What do we know about Uranus' moons? Part 1
Posted by Emily Lakdawalla
2009/01/20 06:26 CST
While preparing for an upcoming 365 Days of Astronomy piece I did on the Voyager 2 Uranus encounter (look for that on Friday), I got an urge to dive in to the Voyager image archives and see what exactly we have here on Earth to base our understanding of the Uranian moons on. In recent years I've gotten used to the luxury of orbiters having repeated encounters with moons, with Galileo at Jupiter, Cassini at Saturn, and all the Mars orbiters that can look at Phobos and Deimos. But before we had these orbiters, there were just flyby missions, which had a very limited opportunity to survey the whole planetary systems. For Uranus and Neptune, the Voyager 2 flybys are it, in terms of moon imaging; nothing that we have on (or above) Earth can photograph the moons in high enough resolution to teach us much about what their surfaces look like.
The close encounter period of Voyager 2's flyby of Uranus lasted only about six hours around the spacecraft's closest approach on January 24, 1986 at 17:59 UTC, though observations took place over a 16-week period from November through February.
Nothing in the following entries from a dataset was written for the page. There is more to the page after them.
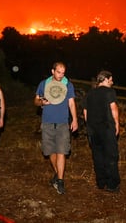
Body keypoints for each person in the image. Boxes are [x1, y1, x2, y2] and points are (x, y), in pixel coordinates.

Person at [34, 61, 78, 195]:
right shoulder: (44, 84)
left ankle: (60, 180)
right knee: (49, 152)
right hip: (47, 123)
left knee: (62, 151)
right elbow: (35, 101)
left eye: (63, 72)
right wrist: (41, 102)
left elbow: (71, 103)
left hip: (63, 123)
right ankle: (57, 174)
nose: (61, 75)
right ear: (52, 71)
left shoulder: (67, 84)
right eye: (58, 72)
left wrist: (75, 119)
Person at [83, 70, 120, 193]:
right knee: (111, 155)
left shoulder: (90, 94)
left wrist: (89, 126)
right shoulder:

The moons, being on the small side, were pretty much just dots to Voyager 2 until just two or three days out. Because the Uranian system is tipped sideways, the orbits of the moons appeared like a bull's eye to the approaching Voyager 2. So unlike the other giant planet encounters, where the trajectory could be selected to minimize the approach distance to several moons as Voyager 2 shot through the system more or less within the moons' orbital plane, at Uranus they had to pick ahead of time which moon Voyager 2 would fly closest to, a decision that really had more to do with where the spacecraft needed to shoot by Uranus in order to wind up with a course that would take it to Neptune.
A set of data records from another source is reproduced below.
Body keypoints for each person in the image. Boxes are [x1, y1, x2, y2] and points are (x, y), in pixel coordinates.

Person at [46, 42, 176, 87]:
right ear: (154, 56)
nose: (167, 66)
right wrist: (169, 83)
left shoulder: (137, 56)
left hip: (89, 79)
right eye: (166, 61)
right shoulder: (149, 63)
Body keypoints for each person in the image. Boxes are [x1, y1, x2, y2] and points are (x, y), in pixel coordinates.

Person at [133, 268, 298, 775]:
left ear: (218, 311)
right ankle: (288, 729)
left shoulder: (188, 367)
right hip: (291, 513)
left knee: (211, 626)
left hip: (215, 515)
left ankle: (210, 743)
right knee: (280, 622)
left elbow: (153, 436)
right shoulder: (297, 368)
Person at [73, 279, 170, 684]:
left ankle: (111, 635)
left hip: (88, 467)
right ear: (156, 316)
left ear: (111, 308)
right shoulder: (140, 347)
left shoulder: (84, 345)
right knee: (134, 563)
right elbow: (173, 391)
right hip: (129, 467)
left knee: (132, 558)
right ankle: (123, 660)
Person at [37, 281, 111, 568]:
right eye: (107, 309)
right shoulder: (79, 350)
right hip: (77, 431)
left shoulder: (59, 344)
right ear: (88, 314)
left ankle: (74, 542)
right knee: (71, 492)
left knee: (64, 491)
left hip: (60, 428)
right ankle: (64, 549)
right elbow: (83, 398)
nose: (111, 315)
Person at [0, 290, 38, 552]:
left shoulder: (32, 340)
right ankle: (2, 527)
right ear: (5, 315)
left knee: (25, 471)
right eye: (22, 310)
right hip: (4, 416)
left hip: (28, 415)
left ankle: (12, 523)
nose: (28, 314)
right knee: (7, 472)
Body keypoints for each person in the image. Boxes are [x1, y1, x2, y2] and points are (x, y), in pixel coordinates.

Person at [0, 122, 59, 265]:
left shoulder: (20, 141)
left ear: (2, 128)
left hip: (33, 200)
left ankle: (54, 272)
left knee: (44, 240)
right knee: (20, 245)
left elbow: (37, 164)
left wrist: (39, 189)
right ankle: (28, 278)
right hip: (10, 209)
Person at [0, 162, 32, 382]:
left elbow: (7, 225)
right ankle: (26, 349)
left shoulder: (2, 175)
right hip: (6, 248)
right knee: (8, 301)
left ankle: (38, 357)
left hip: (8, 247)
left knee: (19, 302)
The optimal Uranus approach distance wound up being at about the distance of Miranda's orbit, so Miranda it was, even though it was the smallest of the five known moons and therefore likely the least interesting. They lucked out -- Miranda turned out to be the most interesting! Voyager 2 got to within 26,000 kilometers of Miranda. As you can see in the diagram above right, it had nearly as close an encounter with Ariel, about 28,000 kilometers. Titania was farther away, and Oberon and Umbriel MUCH farther away.
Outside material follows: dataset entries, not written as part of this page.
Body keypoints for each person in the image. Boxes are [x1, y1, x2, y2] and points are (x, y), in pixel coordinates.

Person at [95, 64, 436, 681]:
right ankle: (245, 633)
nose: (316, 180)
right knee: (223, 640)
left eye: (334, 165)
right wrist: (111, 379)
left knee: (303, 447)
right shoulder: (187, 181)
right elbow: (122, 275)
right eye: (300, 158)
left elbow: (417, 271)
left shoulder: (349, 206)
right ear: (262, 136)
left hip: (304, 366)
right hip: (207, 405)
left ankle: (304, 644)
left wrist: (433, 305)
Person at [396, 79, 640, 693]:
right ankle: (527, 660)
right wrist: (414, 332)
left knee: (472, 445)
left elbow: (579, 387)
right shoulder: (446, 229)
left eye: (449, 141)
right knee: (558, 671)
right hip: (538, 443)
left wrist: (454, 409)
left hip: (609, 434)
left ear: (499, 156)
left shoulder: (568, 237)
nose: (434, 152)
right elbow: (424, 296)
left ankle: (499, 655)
The brief encounter meant that there just wasn't much time to take many images of each place, so it is not at all hard to show you the entire catalog of Voyager images of each of the moons it flew by. Now, noodling around with raw image data is something that I do when I am overwhelmed by the demands of work and home life and need to go take a break -- it feels like I'm being productive, but it's really procrastination. So I haven't gotten completely through the image catalog; I've just done Ariel and Miranda to show you the best stuff, and Oberon to show you that there's still a lot to be learned about what the Uranian moons look like. Yes, that really is the best set of images we have from Oberon. Every photo that you have ever seen of Miranda, Ariel, or Oberon was crafted from one or another subset of the images that you see below, processed in one way or another.
Compared to what we have from Galileo and Cassini at Jupiter and Saturn, these images are pretty gnarly. I have enhanced the contrast to make details a little easier to see, but you can still see a gray background to a lot of the photos. That background is space, and it should be black; the grayness means that there's a lot of "dark current" within the Voyager imaging system, and the fact that its color isn't constant gray but is a little speckly tells you that there's noise in the images too, which reduces their quality. It's hard work to make beautiful images of these. Of course, that makes it exactly the kind of data set that Ted Stryk likes to play with; here are his versions of the image catalogs. The images are grayscale, but they include much of the data shown above: he stacked images that were taken at nearly the same time, a process that helps to reduce the effects of random noise and increase the quality of the details in each image.
And here's the moons in color -- Ted used the Voyager 2 data for color, except for Puck, which Voyager 2 never imaged in color. In fact there is only one image in existence of poor little Puck.
OK, I've noodled around enough that now I'm even more behind than I was when I started playing with the Voyager data. Which is what always happens. But I've had a satisfying day!